---- TEXT PROVIDED

= Robert Daly (bishop) =

Irish Church of Ireland bishop

Robert Daly (10 June 1783 – 16 February 1872) was Church of Ireland Bishop of Cashel and Waterford from 1843 to 1872.

==Life==
Daly was born at Dunsandle Castle, Loughrea, the newly built residence of his father, Denis Daly. His ancestor, Dermot Ó Daly (fl. 1574–1614) was a Roman Catholic of Gaelic descent but his grandfather and father had converted to the Protestant faith to ensure legal title on their lands. By 1800, the family were among the largest landowners in Ireland and dictated the mayoralty of Galway for some sixty years. His mother was Lady Henrietta Maxwell, only daughter of Robert Maxwell, 1st Earl of Farnham and Henrietta Cantillon, widow of the 3rd Earl of Strafford.

Daly graduated with a B.A. from Trinity College, Dublin, in 1803, was ordained deacon and then priest of the Church of Ireland, and became Rector of Powerscourt in 1814. He was leader of the Evangelical section of the church, the subject at the centre of most of his publications, which numbered over twenty-two between 1815 and his death.

--------
---- DATASET EXTRACT

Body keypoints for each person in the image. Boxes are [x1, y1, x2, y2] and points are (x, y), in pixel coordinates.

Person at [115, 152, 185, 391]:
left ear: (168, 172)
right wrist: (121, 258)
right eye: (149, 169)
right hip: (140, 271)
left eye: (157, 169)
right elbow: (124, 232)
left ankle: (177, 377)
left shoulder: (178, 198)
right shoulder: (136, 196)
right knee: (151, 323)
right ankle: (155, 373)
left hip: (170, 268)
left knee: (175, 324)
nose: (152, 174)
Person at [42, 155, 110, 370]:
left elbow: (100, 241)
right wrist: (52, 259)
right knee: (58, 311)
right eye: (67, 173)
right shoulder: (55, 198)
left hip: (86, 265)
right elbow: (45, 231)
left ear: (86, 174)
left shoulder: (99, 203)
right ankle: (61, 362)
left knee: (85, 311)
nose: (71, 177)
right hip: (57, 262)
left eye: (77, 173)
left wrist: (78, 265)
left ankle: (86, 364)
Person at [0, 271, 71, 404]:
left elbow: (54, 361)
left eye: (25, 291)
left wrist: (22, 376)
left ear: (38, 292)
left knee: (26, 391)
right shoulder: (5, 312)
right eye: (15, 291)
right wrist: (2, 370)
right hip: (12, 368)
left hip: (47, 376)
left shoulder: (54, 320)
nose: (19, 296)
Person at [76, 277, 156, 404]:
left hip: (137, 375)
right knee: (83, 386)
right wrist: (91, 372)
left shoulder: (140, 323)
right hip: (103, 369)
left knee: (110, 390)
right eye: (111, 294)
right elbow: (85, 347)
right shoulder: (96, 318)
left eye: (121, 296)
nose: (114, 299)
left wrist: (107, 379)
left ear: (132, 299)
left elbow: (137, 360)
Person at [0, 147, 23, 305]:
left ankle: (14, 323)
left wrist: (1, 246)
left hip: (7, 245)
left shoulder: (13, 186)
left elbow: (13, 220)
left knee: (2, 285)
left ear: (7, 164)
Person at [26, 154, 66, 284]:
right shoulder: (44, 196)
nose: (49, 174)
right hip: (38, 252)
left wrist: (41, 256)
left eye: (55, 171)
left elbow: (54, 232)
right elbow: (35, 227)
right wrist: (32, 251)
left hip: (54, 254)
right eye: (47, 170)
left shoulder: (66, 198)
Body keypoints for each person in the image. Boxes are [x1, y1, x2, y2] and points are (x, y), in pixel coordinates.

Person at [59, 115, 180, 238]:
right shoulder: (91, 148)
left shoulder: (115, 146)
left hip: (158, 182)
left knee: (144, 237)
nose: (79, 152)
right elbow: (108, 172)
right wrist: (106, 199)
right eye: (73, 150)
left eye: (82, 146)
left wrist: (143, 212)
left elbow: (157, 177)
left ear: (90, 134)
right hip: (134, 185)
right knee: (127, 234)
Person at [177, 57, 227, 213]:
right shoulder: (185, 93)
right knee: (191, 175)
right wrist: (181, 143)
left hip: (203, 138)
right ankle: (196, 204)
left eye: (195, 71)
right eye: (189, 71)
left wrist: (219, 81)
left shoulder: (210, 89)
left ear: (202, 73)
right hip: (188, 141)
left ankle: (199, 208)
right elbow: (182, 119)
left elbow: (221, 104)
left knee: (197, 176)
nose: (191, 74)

--------
---- DATASET EXTRACT

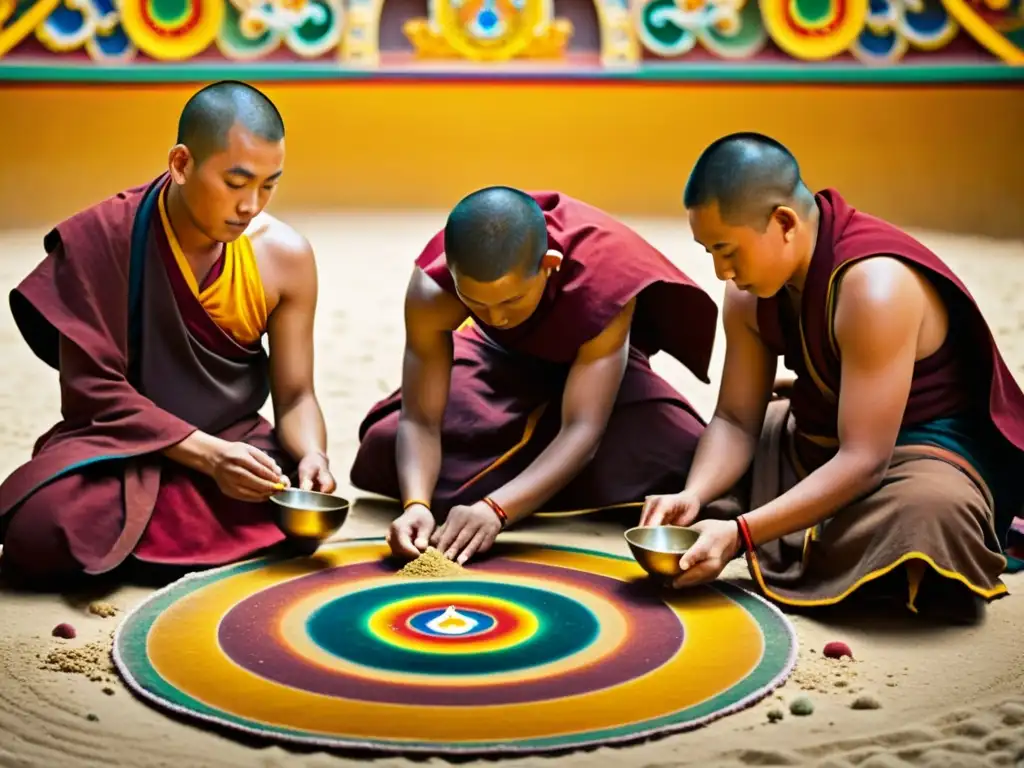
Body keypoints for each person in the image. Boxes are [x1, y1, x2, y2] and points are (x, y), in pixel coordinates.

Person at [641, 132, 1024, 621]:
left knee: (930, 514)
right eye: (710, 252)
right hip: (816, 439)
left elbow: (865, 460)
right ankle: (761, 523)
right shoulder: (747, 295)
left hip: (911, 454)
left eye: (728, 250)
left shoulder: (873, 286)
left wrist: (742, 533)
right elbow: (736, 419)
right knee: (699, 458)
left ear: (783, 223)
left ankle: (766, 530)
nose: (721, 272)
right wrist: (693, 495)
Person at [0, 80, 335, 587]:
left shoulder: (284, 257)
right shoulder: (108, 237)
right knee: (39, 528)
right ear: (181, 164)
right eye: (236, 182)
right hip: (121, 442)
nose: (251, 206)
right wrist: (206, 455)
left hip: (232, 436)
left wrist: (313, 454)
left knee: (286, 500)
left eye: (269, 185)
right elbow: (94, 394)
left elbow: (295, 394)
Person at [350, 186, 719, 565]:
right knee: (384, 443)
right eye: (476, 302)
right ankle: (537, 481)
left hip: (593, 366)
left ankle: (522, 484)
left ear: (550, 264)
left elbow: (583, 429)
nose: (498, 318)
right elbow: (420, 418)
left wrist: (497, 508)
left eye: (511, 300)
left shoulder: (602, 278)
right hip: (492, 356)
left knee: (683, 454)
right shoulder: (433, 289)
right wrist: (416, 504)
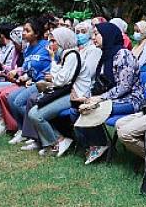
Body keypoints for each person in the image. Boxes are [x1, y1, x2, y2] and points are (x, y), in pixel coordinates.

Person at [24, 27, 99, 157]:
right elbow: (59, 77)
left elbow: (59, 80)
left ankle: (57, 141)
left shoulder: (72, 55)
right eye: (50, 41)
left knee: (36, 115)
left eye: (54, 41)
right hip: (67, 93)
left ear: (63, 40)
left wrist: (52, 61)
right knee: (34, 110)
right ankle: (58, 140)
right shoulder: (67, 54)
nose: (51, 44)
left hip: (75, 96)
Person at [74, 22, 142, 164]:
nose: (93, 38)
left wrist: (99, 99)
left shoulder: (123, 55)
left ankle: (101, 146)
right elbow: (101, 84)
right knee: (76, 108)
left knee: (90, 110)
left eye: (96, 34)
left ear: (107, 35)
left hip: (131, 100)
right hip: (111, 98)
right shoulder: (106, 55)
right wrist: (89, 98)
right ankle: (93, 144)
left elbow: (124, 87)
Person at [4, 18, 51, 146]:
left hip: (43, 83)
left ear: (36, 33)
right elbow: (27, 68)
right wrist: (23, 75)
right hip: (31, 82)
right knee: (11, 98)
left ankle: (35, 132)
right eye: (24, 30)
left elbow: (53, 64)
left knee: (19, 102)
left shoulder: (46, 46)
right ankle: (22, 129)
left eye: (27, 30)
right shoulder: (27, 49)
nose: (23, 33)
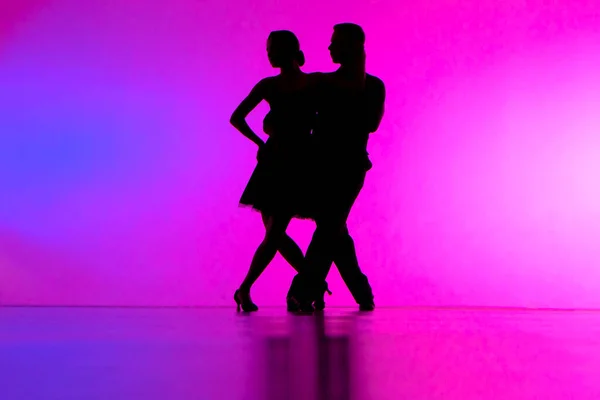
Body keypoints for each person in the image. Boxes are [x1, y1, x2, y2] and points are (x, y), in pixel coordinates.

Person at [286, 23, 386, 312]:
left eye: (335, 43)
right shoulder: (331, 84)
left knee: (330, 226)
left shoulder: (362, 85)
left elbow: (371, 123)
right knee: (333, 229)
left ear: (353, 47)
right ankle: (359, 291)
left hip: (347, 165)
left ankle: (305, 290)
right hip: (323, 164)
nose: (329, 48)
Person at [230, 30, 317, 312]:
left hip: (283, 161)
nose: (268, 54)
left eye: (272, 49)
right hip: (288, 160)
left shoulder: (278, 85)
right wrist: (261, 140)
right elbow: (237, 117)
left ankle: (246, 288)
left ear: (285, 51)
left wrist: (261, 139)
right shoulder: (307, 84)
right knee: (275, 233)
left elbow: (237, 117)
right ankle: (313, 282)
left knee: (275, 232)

--------

▶ **WHAT YOU ARE ASKED TO DO**:
Continue the biography of Robert Daly, picking up right after its last sentence about his Evangelical leadership and publications.

▶ **RESPONSE BELOW**:
Daly was passionate in his support of anti-Catholic missions: his hatred of the Irish Catholic church, and especially its priests, endured to the end of his life, although he must have known that his own family had originally been Catholics. He was one of the founders in 1818 of the controversial Irish Society for Promoting the Education of the Native Irish through the Medium of Their Own Language.

Daly also supported the setting up of Church Education Society in 1839 countering the setting up of the National School system in Ireland.

He was appointed Dean of St. Patrick's Cathedral, Dublin in 1842; and Bishop of Cashel and Waterford in 1843 and was serving in that capacity when he died in 1872.

==Select bibliography==

- A sermon preached on ... 25 May 1815, in the Catholic Church of St. Patrick ... at the annual visitation, held by ... the Archbishop of Cashel, Dublin, 1815.
- Letters on the Subject of the Scotch Episcopal Church ... to the Right Rev. Bishop Low, Aberdeen, 1846.
- Extract on the subject of liturgical revision from the charge delivered by the ... Bishop of Cashel, Waterford, 1863.

==See also==

- Dermot Ó Daly (fl. 1574–1614)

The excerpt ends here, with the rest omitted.